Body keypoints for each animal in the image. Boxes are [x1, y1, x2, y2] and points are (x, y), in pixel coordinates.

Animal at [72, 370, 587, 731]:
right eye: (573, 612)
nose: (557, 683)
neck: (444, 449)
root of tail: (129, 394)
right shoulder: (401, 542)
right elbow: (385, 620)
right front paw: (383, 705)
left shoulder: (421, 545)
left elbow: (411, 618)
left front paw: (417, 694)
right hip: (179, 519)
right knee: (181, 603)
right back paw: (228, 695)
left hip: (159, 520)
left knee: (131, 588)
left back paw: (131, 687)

...

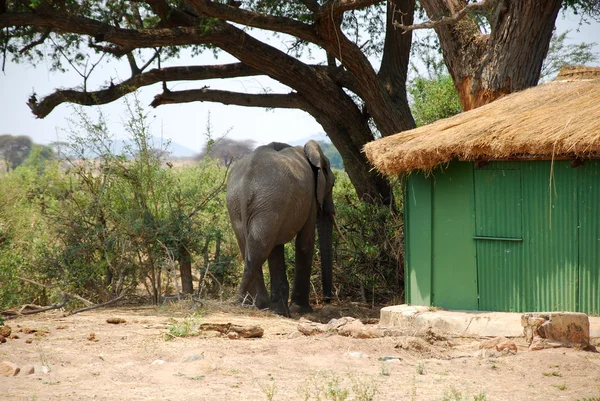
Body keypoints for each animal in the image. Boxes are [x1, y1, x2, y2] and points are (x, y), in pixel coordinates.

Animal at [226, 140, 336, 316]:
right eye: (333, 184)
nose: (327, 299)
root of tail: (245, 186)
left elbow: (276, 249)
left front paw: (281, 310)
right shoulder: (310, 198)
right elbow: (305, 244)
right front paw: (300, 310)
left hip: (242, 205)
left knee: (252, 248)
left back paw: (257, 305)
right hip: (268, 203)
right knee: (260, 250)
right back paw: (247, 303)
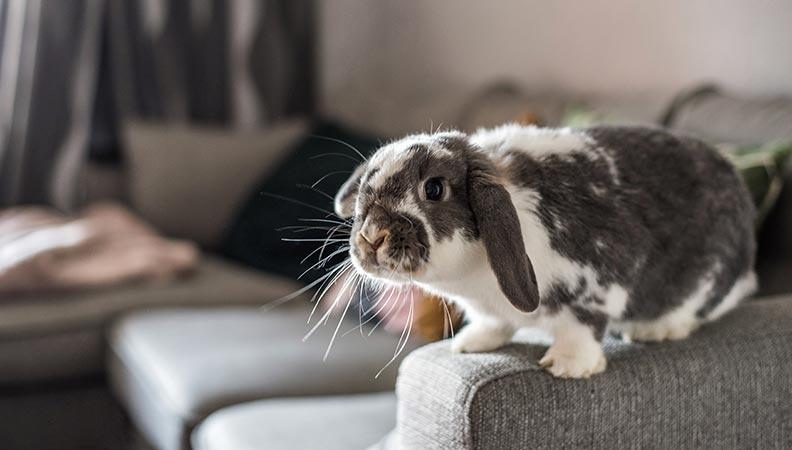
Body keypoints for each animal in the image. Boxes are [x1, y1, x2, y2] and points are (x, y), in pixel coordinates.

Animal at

- WHAT IS NEEDED -
Among the entries, copy every line containing the word "elbow".

- ANSWER AREA -
right elbow: (385, 620)
left elbow: (411, 618)
left elbow: (276, 249)
right elbow: (305, 244)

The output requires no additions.